Le frémissement est néanmoins perceptible. La Tunisie a accueilli plus de onze millions de visiteurs en 2025, et les grands groupes amorcent leur redémarrage. El Mouradi Hotels, leader national avec seize établissements et environ 16 000 lits, a rouvert la majorité de ses unités pour la saison 2026, les dernières réouvertures, à Port El Kantaoui et Cap Mahdia, étant programmées entre avril et mai 2026. À Tamaghza, Nefta et Tozeur, l’ONTT a soutenu la relance par des événements promotionnels, comme le Forum international des montgolfières et le Salon international du tourisme oasien et saharien, ainsi que par la ligne aérienne Tozeur-Paris.

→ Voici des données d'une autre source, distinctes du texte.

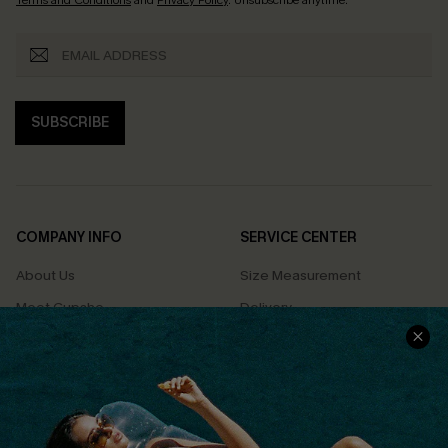
Terms and Conditions
and
Privacy Policy
. Unsubscribe anytime.
SUBSCRIBE
COMPANY INFO
SERVICE CENTER
About Us
Size Measurement
Meet Cupshe
Delivery
Cupshe Cares
Returns
Customer Reviews
Start A Return
Terms & Conditions
Contact Us
Privacy Policy
Track Your Order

Reste que la reprise demeure fragile et inégale. La réouverture durable des établissements, en particulier dans les zones stratégiques de Djerba, Hammamet et Tunis, suppose la résolution des dossiers d’endettement, un effort de modernisation des infrastructures et un appui ciblé aux hôteliers en difficulté. Une commission interministérielle entre les Finances et le Tourisme, créée en 2023, travaille avec les banques sur ces dossiers. À l’horizon de Tunis, capitale du tourisme arabe 2027, l’enjeu n’est plus seulement le nombre de lits disponibles, mais l’image même de la destination Tunisie.